[DATA FOR THE TASK — start]
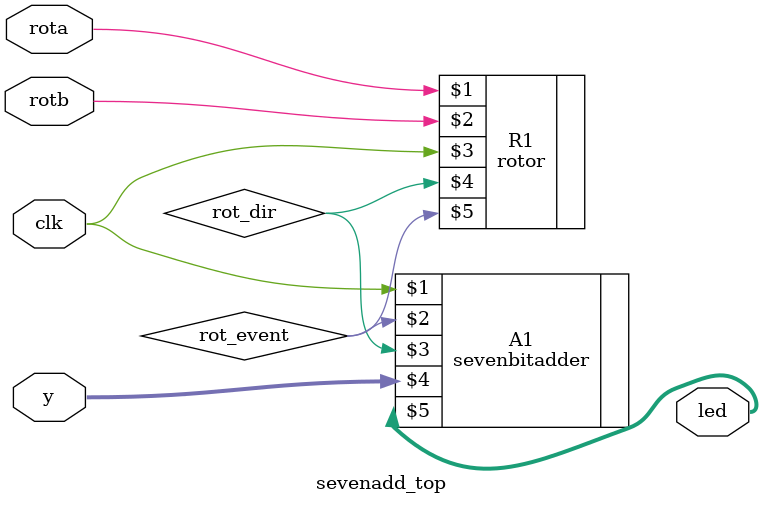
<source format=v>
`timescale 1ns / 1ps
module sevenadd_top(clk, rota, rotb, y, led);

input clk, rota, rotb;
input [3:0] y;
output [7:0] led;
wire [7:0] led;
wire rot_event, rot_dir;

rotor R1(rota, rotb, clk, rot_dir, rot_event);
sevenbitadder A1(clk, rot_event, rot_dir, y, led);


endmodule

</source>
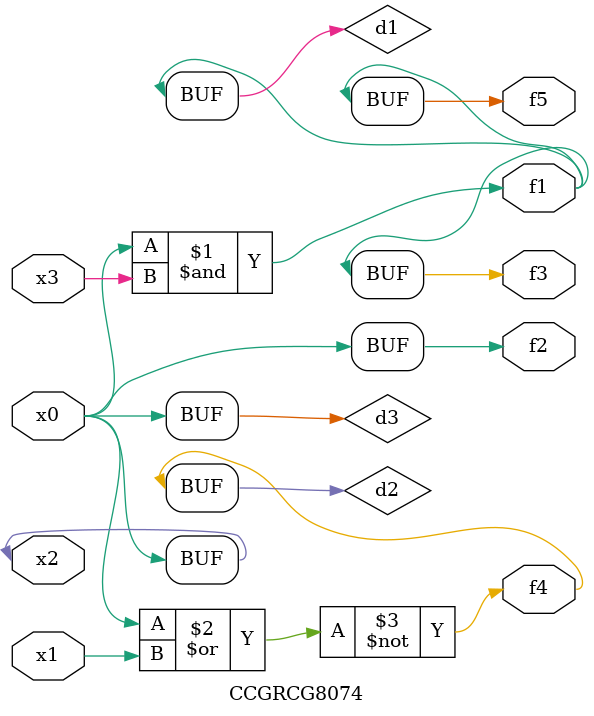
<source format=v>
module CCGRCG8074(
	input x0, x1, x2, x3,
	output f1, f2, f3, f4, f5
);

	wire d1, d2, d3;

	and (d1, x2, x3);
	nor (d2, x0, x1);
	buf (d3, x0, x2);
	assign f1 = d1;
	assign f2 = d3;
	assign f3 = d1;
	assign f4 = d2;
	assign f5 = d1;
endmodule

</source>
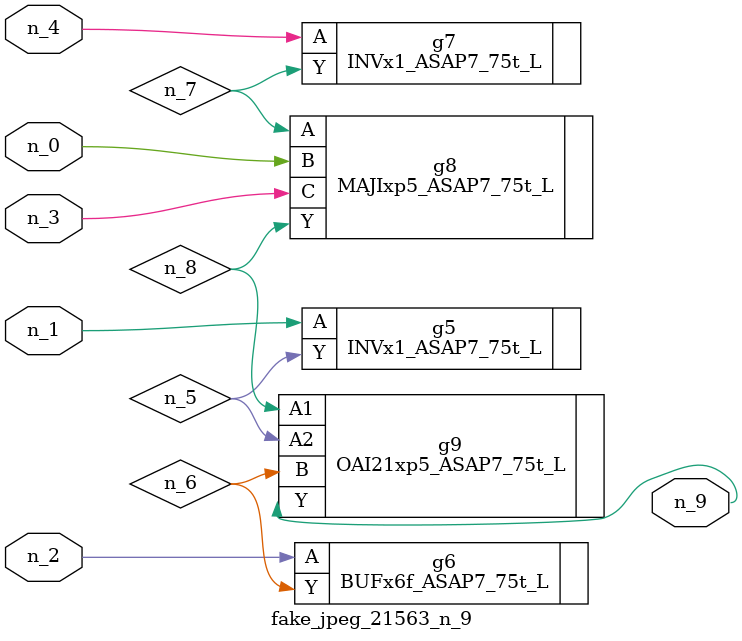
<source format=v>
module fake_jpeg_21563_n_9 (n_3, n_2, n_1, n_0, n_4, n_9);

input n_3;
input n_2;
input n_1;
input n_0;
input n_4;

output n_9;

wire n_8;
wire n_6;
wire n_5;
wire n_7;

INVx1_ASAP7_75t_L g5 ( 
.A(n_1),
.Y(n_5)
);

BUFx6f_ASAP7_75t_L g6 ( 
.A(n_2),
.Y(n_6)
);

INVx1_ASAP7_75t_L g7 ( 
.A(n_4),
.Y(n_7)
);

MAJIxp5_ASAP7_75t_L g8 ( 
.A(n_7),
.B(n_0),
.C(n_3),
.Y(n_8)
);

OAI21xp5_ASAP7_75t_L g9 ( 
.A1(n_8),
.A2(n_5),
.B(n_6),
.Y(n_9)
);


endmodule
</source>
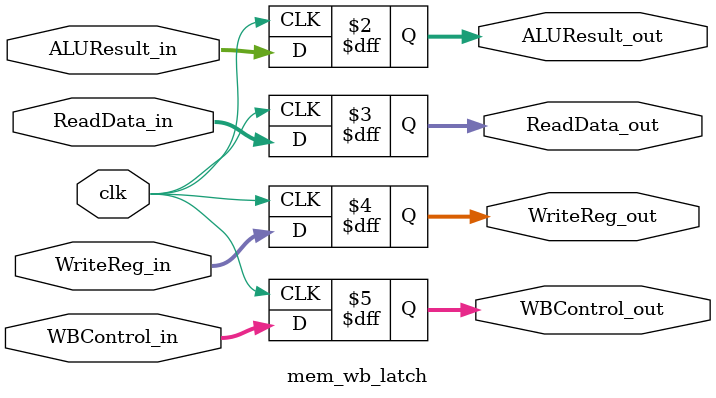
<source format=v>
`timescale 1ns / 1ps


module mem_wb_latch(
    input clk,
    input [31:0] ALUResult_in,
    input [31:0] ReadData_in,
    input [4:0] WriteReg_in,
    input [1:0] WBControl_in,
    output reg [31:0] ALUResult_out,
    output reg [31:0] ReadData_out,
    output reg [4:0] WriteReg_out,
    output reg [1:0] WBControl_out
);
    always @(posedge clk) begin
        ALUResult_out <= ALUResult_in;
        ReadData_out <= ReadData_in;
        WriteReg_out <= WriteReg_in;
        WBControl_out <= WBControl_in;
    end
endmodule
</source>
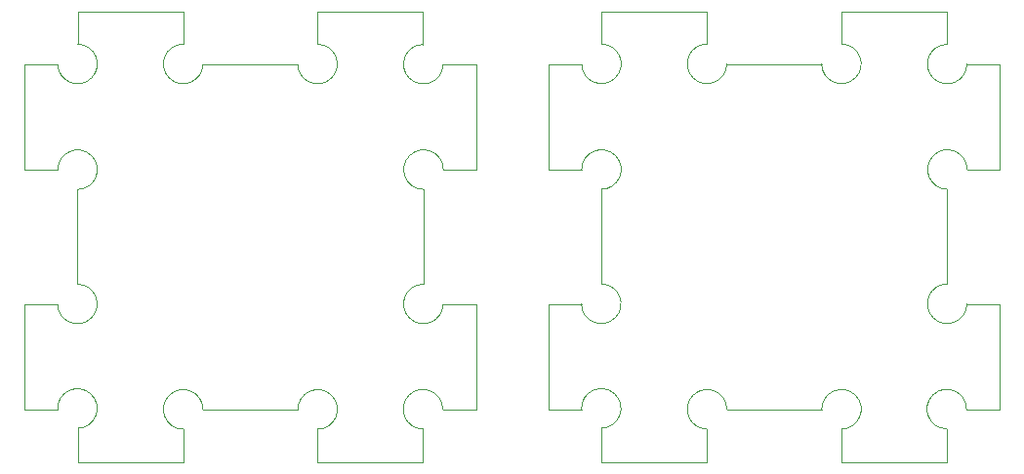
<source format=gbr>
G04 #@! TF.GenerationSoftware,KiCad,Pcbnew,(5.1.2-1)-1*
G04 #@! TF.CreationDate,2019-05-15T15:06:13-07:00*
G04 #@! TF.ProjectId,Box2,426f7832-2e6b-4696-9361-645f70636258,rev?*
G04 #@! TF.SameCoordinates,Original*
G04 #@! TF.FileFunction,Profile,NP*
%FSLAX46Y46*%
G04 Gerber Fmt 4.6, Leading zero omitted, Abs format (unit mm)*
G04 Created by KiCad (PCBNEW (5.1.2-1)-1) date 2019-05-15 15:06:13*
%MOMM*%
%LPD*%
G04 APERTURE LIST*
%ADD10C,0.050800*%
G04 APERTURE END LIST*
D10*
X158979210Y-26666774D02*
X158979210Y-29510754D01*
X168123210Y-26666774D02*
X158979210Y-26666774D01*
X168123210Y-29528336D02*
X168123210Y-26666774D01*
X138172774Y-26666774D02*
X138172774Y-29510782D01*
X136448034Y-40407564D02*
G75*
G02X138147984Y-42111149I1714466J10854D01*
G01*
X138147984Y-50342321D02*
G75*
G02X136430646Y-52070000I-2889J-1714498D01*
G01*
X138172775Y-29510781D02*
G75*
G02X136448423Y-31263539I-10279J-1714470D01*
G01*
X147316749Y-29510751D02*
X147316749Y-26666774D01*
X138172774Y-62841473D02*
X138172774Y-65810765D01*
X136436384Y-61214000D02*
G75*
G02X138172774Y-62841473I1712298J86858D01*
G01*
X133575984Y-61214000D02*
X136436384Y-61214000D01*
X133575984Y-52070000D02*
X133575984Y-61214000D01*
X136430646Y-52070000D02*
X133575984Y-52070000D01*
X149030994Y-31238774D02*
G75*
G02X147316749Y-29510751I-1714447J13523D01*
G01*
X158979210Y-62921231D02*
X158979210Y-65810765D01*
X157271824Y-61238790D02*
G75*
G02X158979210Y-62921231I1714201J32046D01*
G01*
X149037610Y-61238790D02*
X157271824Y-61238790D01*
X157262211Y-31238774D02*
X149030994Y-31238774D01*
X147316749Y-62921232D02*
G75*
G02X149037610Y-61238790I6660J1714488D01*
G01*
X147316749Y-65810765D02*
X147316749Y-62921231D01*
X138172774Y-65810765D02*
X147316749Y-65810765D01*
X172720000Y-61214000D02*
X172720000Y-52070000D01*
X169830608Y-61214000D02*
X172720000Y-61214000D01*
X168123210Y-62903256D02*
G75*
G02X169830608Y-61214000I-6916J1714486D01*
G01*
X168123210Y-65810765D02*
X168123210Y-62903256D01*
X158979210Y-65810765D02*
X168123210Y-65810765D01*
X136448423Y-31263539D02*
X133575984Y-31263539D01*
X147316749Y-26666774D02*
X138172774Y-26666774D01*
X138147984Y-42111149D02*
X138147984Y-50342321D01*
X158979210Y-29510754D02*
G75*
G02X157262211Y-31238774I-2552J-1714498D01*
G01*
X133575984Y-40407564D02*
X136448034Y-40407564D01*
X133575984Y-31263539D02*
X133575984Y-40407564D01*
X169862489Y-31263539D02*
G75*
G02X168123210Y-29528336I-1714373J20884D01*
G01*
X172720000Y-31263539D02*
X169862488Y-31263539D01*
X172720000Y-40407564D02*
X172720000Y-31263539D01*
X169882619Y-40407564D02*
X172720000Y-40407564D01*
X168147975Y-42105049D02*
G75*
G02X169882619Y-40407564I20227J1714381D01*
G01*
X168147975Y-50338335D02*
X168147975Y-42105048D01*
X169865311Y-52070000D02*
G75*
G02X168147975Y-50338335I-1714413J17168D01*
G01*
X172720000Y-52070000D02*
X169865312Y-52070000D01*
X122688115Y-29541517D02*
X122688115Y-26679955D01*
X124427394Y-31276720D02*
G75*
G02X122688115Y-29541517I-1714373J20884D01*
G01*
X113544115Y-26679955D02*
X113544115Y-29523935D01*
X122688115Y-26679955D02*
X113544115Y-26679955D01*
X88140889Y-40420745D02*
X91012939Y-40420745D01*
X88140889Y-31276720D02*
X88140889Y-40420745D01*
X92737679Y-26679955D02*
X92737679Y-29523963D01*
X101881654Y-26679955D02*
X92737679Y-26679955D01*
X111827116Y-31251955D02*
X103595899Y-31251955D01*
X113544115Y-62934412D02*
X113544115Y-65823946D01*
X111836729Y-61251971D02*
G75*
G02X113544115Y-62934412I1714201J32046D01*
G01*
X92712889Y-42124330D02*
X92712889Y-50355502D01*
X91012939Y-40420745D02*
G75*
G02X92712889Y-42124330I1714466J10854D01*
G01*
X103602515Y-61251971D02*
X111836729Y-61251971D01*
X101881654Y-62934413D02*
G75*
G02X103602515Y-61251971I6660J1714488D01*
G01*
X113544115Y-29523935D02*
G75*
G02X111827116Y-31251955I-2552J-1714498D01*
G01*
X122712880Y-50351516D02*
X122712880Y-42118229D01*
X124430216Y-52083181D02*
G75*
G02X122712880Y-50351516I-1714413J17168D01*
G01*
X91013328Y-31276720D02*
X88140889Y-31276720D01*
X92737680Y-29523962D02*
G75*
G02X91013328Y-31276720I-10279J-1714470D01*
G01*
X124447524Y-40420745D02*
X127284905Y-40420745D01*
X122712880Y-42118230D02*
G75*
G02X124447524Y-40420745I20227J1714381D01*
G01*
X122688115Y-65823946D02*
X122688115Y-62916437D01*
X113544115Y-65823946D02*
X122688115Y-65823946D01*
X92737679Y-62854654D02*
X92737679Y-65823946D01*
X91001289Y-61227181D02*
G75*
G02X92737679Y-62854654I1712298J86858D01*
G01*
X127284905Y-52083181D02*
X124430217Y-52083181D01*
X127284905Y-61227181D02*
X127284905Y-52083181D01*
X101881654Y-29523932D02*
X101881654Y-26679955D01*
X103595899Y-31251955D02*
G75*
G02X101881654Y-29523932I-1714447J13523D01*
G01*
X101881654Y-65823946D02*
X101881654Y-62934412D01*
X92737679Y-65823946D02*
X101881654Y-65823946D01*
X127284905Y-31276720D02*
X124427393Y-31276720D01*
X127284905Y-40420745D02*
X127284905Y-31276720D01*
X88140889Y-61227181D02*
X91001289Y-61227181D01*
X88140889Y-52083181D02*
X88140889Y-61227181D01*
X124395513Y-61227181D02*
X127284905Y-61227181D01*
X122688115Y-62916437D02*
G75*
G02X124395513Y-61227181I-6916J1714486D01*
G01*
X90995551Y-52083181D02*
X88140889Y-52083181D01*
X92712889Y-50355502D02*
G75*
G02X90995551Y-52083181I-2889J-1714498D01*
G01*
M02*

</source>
[DATA FOR THE TASK — finish]
[DATA FOR THE TASK — start]
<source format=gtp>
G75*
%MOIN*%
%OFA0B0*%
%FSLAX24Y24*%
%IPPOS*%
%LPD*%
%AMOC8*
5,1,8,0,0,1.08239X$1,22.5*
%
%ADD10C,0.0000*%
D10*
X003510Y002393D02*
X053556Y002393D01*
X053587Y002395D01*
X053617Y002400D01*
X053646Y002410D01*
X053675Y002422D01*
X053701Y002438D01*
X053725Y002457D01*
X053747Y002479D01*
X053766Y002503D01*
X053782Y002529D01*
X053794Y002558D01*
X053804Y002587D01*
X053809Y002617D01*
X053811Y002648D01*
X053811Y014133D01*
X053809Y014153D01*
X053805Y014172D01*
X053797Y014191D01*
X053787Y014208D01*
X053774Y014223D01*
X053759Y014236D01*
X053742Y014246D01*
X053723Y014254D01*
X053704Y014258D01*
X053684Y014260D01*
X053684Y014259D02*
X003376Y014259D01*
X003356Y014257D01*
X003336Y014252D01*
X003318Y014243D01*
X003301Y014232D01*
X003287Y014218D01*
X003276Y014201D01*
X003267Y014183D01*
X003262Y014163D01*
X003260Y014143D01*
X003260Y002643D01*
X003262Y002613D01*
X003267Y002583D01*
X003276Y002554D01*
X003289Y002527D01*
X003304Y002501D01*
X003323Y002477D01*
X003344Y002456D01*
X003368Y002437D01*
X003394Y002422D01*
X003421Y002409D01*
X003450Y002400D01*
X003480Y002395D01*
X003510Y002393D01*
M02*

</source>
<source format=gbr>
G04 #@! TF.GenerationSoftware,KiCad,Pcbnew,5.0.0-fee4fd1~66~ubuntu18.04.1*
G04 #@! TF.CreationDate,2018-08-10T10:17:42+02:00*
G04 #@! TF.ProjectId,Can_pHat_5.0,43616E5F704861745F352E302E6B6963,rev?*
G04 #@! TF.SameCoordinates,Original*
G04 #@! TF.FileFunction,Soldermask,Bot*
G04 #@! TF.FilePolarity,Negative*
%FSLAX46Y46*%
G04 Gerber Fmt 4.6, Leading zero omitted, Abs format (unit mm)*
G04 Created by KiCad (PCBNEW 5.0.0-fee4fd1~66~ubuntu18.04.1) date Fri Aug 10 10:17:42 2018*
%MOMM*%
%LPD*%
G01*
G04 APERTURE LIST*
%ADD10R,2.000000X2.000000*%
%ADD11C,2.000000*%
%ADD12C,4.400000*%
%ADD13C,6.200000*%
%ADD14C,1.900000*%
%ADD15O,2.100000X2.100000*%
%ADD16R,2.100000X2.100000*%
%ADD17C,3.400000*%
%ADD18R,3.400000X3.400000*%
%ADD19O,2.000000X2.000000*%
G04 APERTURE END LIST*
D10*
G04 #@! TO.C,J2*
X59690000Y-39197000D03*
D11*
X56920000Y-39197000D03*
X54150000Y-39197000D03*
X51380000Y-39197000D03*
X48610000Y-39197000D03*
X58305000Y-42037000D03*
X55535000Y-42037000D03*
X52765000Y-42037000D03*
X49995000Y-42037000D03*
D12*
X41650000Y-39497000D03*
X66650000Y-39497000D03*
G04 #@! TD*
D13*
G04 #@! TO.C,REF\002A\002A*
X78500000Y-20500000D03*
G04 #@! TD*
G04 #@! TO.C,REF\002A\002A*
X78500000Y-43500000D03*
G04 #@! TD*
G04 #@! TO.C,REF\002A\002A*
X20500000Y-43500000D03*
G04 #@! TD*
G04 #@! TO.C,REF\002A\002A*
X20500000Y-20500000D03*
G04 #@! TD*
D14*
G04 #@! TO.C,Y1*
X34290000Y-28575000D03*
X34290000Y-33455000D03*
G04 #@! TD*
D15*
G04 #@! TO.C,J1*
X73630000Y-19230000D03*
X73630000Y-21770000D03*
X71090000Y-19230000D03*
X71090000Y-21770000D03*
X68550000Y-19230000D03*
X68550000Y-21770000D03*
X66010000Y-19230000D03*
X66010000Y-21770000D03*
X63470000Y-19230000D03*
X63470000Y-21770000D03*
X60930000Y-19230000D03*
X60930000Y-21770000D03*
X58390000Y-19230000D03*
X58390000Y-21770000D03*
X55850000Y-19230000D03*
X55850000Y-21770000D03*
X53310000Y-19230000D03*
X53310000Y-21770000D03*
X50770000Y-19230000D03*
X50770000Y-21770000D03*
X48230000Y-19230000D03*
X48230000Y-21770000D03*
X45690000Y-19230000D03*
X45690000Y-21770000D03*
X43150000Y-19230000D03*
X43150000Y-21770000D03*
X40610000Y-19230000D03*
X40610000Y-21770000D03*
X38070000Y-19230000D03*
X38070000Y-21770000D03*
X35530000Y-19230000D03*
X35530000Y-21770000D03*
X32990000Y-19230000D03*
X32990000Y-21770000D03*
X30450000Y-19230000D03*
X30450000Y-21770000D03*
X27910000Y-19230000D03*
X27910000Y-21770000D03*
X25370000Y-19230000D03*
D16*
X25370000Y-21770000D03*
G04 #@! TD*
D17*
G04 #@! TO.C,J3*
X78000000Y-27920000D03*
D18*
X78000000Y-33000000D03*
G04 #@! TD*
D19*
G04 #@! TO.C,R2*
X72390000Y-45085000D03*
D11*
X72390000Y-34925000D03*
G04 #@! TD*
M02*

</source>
[DATA FOR THE TASK — finish]
[DATA FOR THE TASK — start]
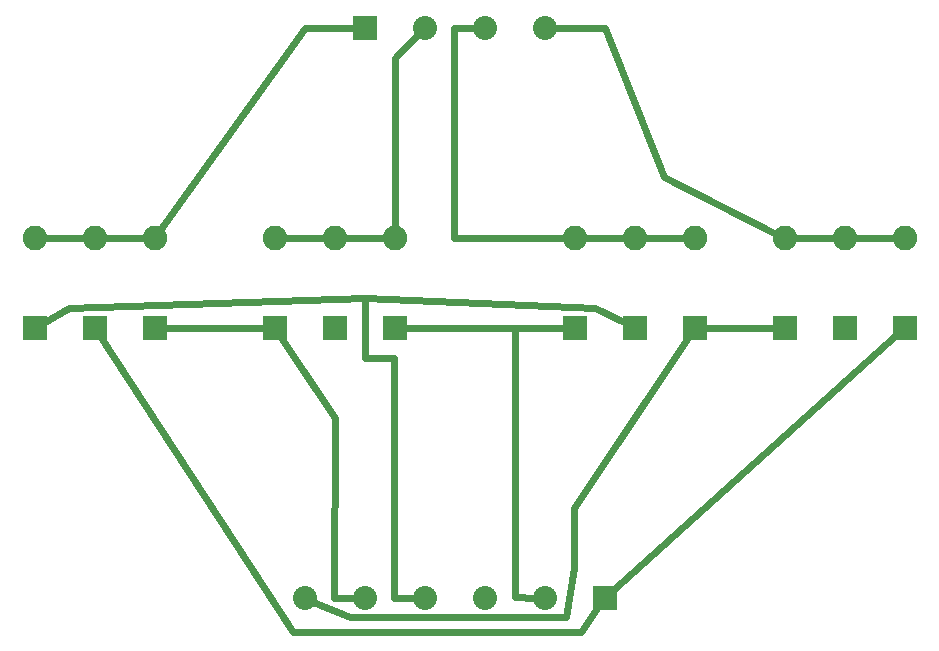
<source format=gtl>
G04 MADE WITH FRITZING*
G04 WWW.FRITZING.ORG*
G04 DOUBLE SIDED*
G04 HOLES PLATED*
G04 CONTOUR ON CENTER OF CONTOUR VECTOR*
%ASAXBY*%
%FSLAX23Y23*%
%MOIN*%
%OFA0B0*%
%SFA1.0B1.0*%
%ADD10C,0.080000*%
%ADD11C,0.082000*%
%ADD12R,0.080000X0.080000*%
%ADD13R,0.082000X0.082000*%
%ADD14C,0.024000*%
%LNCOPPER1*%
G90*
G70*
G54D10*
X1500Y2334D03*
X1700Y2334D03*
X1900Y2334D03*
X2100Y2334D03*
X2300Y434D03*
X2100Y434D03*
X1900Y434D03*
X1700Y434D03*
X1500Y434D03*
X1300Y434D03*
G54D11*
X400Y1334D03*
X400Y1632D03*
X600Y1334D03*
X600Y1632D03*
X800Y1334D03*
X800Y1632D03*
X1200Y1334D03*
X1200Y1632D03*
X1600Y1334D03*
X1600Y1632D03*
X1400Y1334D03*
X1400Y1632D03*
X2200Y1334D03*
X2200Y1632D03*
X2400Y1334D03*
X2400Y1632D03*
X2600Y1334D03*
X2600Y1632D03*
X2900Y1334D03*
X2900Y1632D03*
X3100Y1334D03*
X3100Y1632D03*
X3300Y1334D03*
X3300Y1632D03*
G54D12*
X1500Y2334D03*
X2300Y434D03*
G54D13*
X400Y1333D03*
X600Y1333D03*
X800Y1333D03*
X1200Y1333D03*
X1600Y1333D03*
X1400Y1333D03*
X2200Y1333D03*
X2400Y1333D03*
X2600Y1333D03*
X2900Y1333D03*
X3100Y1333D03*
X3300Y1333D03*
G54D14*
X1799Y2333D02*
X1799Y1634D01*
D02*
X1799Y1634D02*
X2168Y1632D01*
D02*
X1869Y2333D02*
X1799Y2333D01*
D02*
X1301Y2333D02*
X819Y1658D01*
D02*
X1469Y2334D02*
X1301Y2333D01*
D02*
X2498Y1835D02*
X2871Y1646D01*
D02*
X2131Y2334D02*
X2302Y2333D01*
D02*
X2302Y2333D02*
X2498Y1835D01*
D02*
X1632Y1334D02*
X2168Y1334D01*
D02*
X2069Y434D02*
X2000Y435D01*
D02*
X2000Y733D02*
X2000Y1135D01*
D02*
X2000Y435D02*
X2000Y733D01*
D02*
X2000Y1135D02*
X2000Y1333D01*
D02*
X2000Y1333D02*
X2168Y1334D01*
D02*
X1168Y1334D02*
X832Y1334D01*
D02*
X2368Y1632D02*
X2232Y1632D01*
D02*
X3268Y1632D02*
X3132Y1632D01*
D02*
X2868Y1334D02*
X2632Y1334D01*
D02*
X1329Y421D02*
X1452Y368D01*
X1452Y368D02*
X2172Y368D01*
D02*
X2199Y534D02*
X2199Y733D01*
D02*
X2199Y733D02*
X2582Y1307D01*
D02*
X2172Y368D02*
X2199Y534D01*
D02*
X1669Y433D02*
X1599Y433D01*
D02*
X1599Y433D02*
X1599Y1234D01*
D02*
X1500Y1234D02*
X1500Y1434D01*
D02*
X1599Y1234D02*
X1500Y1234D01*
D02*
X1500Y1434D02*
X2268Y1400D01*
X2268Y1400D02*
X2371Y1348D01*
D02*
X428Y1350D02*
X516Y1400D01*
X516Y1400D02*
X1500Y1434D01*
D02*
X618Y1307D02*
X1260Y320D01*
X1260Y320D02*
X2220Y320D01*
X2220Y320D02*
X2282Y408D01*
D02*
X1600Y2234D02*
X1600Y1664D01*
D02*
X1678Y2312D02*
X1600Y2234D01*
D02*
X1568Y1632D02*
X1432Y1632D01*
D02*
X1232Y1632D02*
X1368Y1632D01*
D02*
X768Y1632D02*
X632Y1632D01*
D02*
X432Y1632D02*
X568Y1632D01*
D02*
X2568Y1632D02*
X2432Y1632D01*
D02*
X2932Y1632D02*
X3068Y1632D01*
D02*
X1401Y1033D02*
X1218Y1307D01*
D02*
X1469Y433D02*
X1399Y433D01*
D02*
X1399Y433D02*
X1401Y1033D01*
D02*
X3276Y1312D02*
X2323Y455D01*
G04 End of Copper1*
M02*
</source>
[DATA FOR THE TASK — finish]
WORK REQUEST – How many lines of the data include the word "FRITZING"? Reply with the number and nothing else.

FINISHED TASK – 2